Was für ein Gefühl, wieder im Deutschen Theater zu sein. Menschen, festlich gekleidet mit Sakko und Jogginghose, zwischen Strasshaarreif und Zigaretten auf der Bühne. Aus dem rechten Portal tritt sie ins Licht, Sophie Rois, Star des Abends und singende Monologistin während ihrer 75-minütigen Fahrt gegen die Wand. Marlen Haushofers Vorlage für diese Fahrt ist der dystopische Roman Die Wand. Ein Roman also, der vom blanken Überleben handelt. Die namenlose Protagonistin befindet sich von Geisterhand hinter einer gläsernen, unsichtbaren Wand, die undurchdringlich ein Innen und Außen markiert. Sie, innen, während die Welt außerhalb erstarrt und tot scheint. Genaueres weiß man nicht, wieß sie nicht. Was ihr bleibt ist eine Kuh und ein Hund und eine Hütte, die ihr Zuhause wird.
Der sparsame Umgang mit dem Originaltext ist bedauerlich, die Zitationen dafür gut gewählt.
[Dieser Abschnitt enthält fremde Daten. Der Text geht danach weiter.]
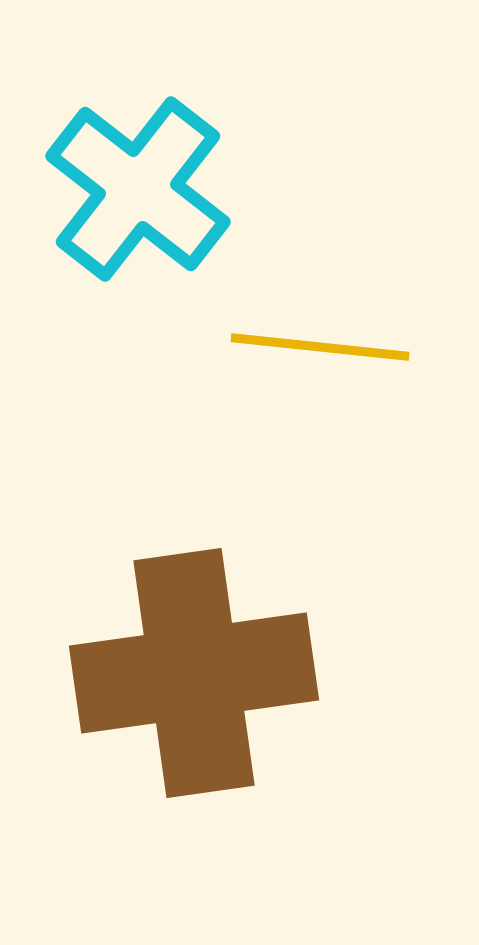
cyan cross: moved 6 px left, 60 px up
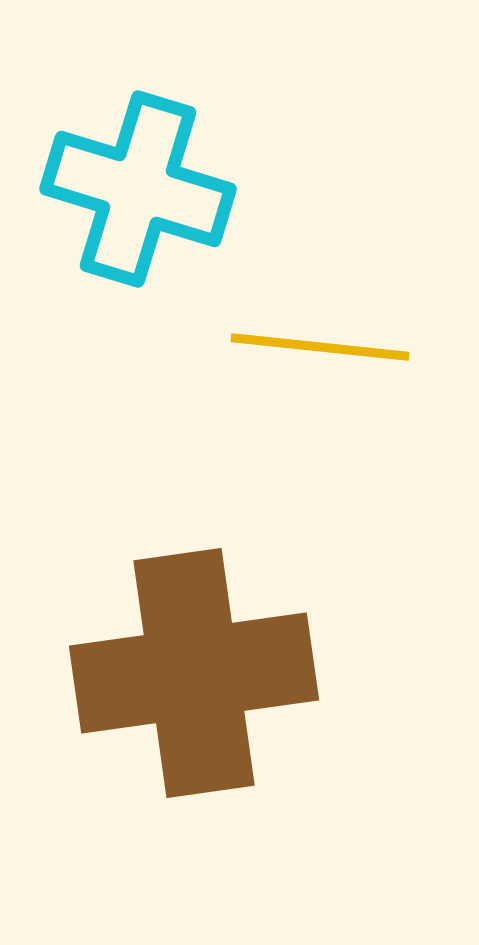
cyan cross: rotated 21 degrees counterclockwise
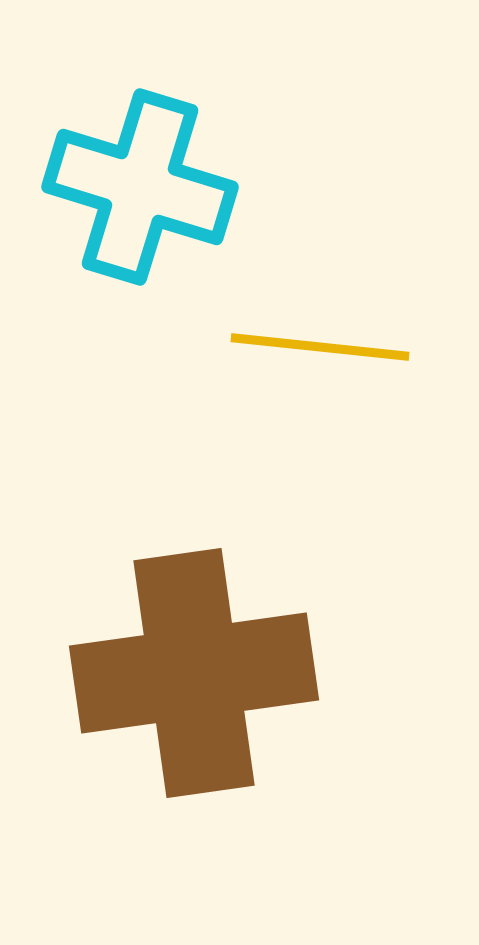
cyan cross: moved 2 px right, 2 px up
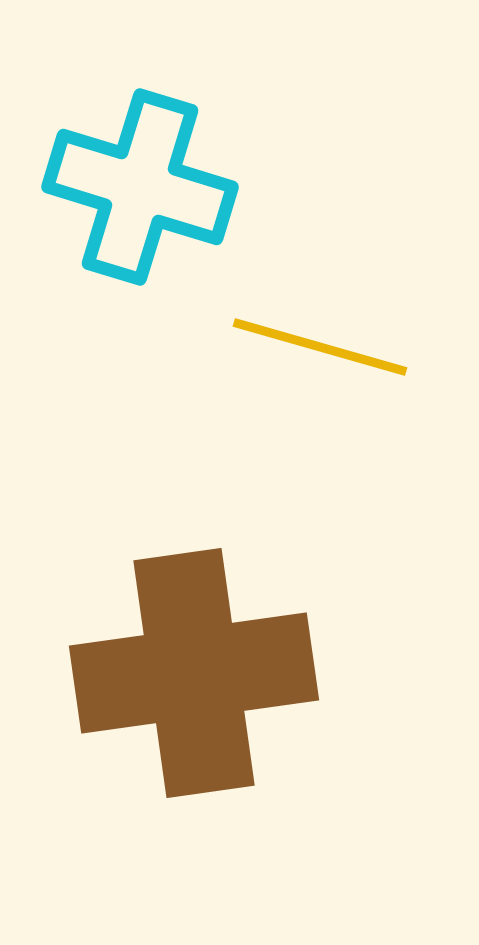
yellow line: rotated 10 degrees clockwise
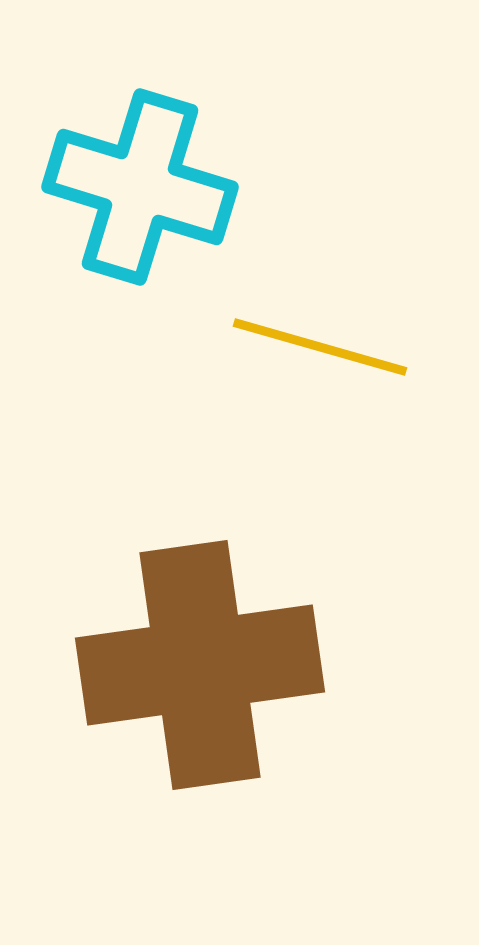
brown cross: moved 6 px right, 8 px up
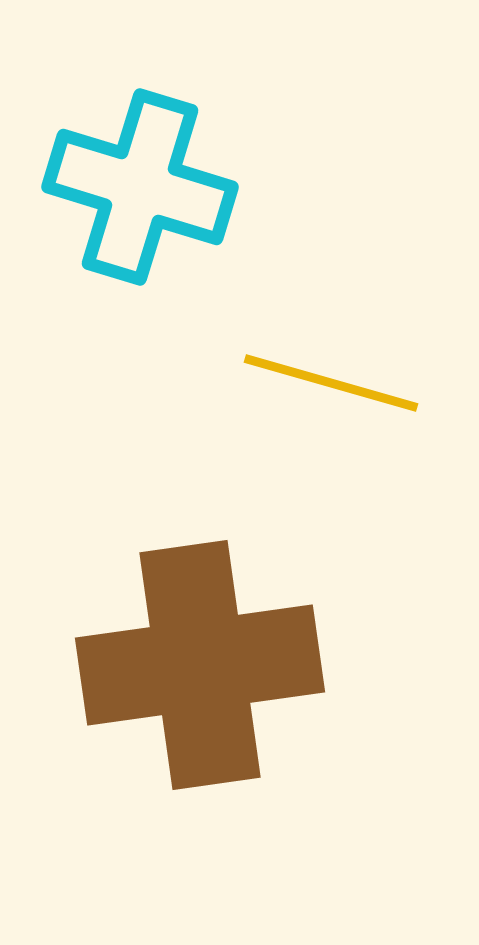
yellow line: moved 11 px right, 36 px down
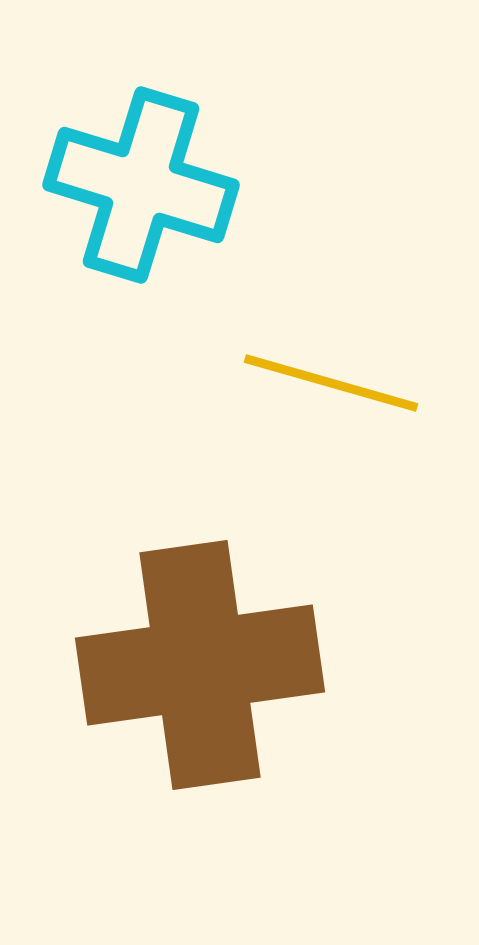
cyan cross: moved 1 px right, 2 px up
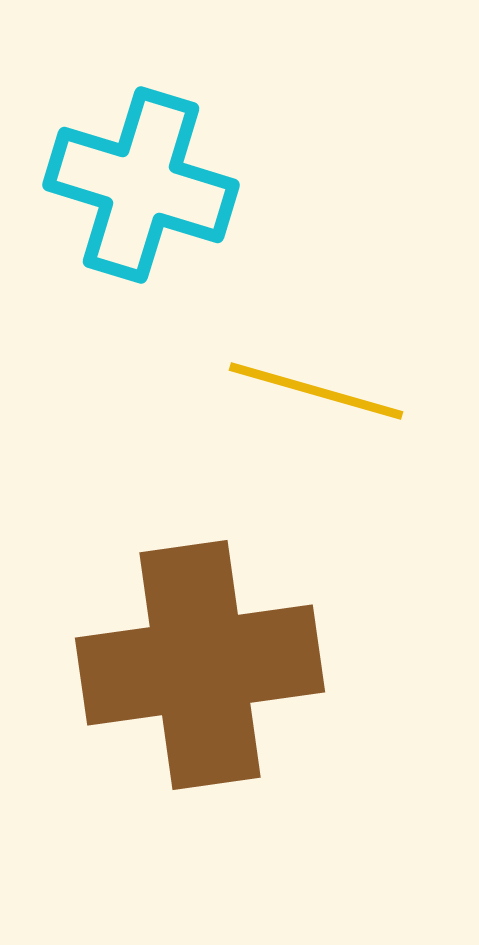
yellow line: moved 15 px left, 8 px down
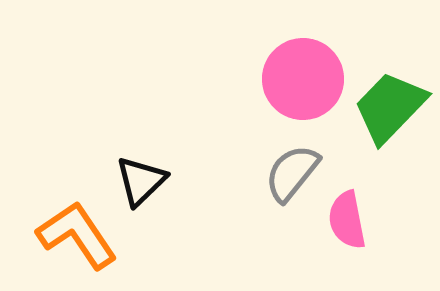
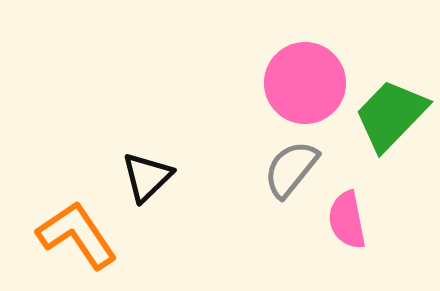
pink circle: moved 2 px right, 4 px down
green trapezoid: moved 1 px right, 8 px down
gray semicircle: moved 1 px left, 4 px up
black triangle: moved 6 px right, 4 px up
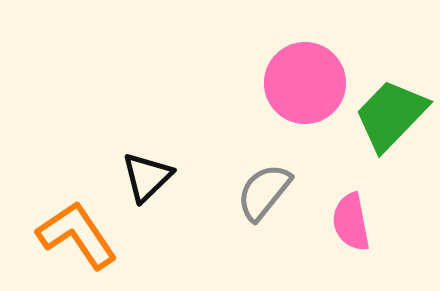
gray semicircle: moved 27 px left, 23 px down
pink semicircle: moved 4 px right, 2 px down
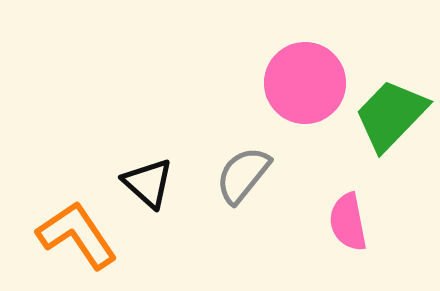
black triangle: moved 1 px right, 6 px down; rotated 34 degrees counterclockwise
gray semicircle: moved 21 px left, 17 px up
pink semicircle: moved 3 px left
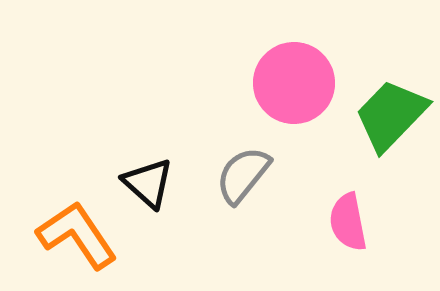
pink circle: moved 11 px left
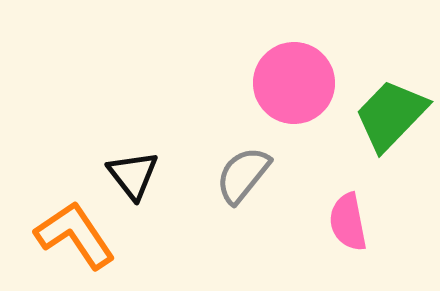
black triangle: moved 15 px left, 8 px up; rotated 10 degrees clockwise
orange L-shape: moved 2 px left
Als Sophie Rois ihre Bühne, die ihr verbliebene Landschaft, erkundet und beherzt ein übergroßes Stück Torte erklimmt, spricht sie weisen Worte wirklich gelassen aus:
„Ich kann mir erlauben, die Wahrheit zu schreiben; alle, denen zuliebe ich mein Leben lang gelogen habe, sind tot.“
That’s it! Es ist so schade, wirklich schade ist das. Dass das Deutsche Theater die Arbeit verweigert und eingestellt hat. Hinter einer gläsernen Wand gefangen nicht nur die Protagonistin, sondern Clemens Maria Schönborns Inszenierung ‚Sophie Rois fährt gegen die Wand‘ selbst. Rhetorische Fäden werden in den Raum geworfen und umgehend verloren. Verhandelt wird nichts, rein gar nichts Substanzielles. Das Publikum erstarrt im revuehaften Singsang. Besonders ärgerlich sind Bühnenbild und Kostüm. Muss ein Bühnenbild das Offensichtliche geradezu aufdringlich thematisieren? Ein Stück Torte als Gegenentwurf zur vordringlichen Notwendigkeit im Kampf ums Überleben? Dabei ist Haushofers Stoff die perfekte Steilvorlage im alpinen Corona-Massiv. 18 Monate Pandemie und das Deutsche Theater verwirft die Chance, Die Wand im Hier und Jetzt zu verhandeln. Eine Arbeit, die kurz vor dem ersten Lockdown Premiere feierte und problemlos hätte neu inszeniert werden können, werden müssen.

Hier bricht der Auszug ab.